To the Editor:During the debate over alcohol in Tisbury, some of us raised concerns about the very high number of licenses that selectmen could potentially grant. Didn’t this put the town at risk of unbridled development and summer eateries driving out year-round businesses, changing the character of the town?
No, we were told again and again by members of the business community. Our fears were unfounded because sewage flow restrictions would severely limit the number of licensees. We were raising a non-issue to scare voters.
Now, surprise surprise, the business community is pushing to ease sewage flow limits, allowing for more restaurants and other development. I’m all for honest debate over honest differences. But this makes me feel, yet again, that some landlords and business owners in this town cannot be trusted to act or speak in anyone’s interest but their own.
As I wrote in a Letter to the Editor, before the April vote to allow beer and wine sales by restaurants:
Your otherwise excellent article on beer and wine regulations fails to clarify a crucial point. The upcoming vote authorizes selectmen to grant an unlimited number of seasonal licenses. The wording of the ballot question obscures this, creating the impression that no more than 19 restaurants may be licensed. However, at Tuesday night’s meeting to discuss the regulations, selectmen said the 19 figure applies only to year-round restaurants and that there is no cap on seasonal licenses.
As Tristan Israel stated in your article, “Nineteen licenses is a very high number for a town of our size.” Yet we are now voting to grant selectmen the power to license many more than that.
Due to building codes and other restrictions, dozens of restaurants won’t instantly qualify for licenses, nor will selectmen grant them — now. But as the economy improves and the landscape of Vineyard Haven changes, there is nothing to prevent them from doing so. And there will be strong pressure to issue licenses, from landlords, new restaurant owners, and developers.
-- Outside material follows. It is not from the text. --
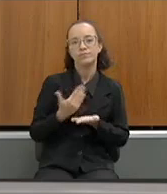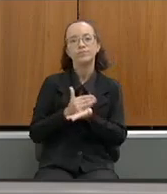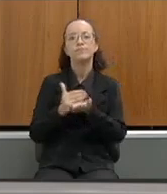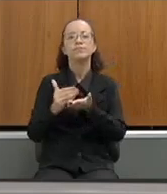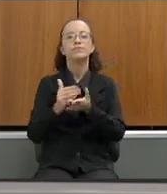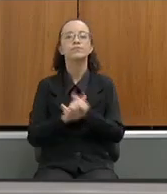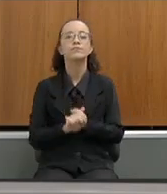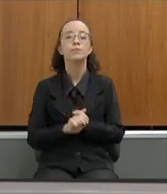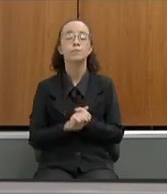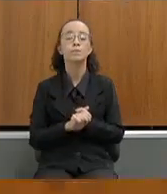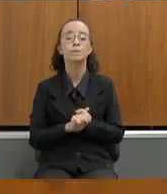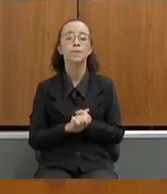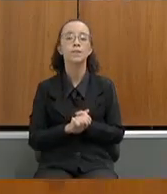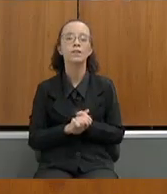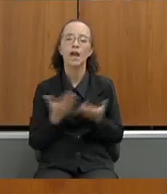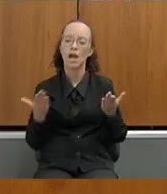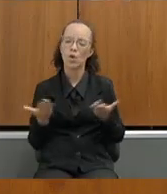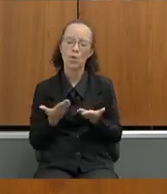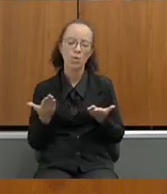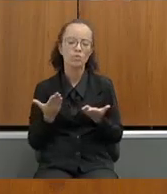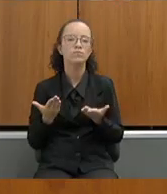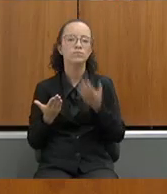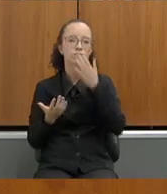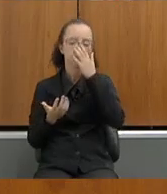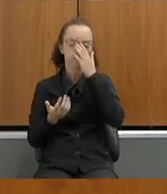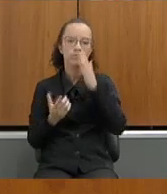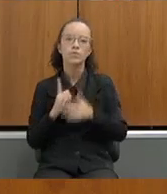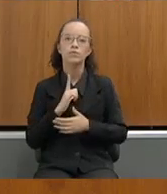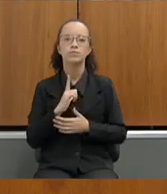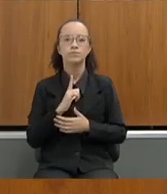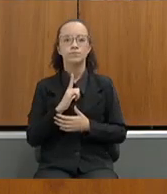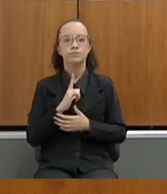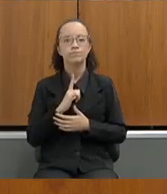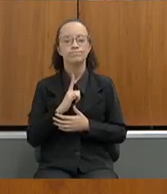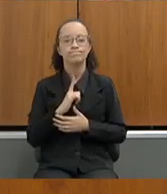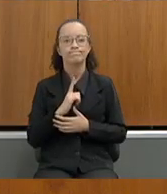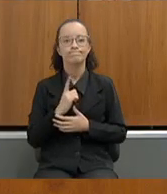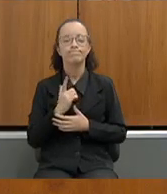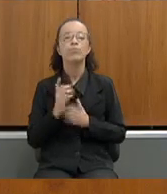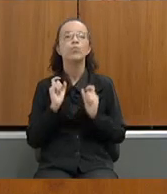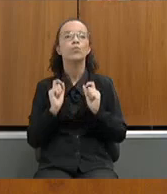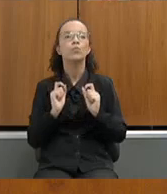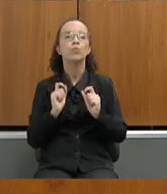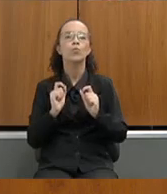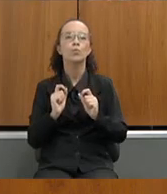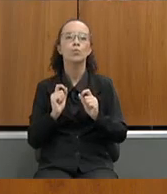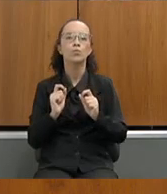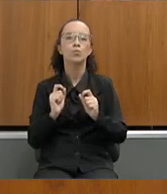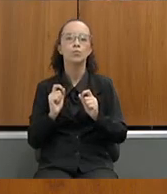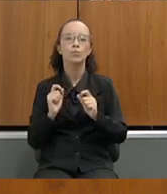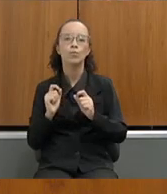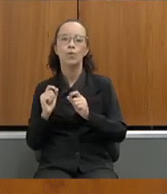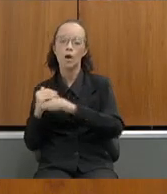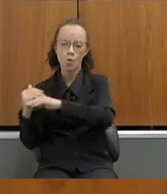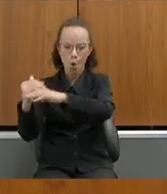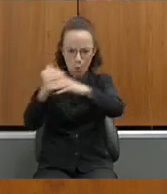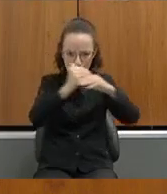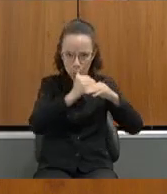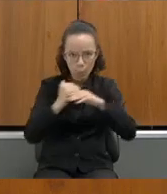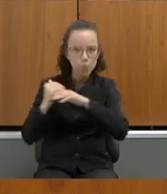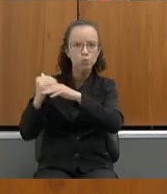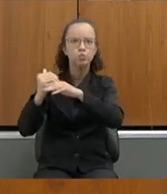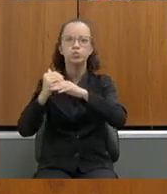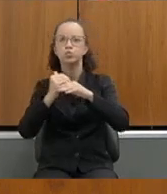eu trago comigo uma coisa que a intenção não é ser unânime que eu acho que importante a gente sempre ter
Many residents wish to support the year-round restaurants that are here and give a boost to town commerce with a reasonable number of licenses. But the April 27 ballot opens the door to a very different outcome — a seasonal town, where new restaurants have driven up rents and displaced existing businesses, leaving year-round residents with a Main Street that is even quieter and more limited in its retail choices than now.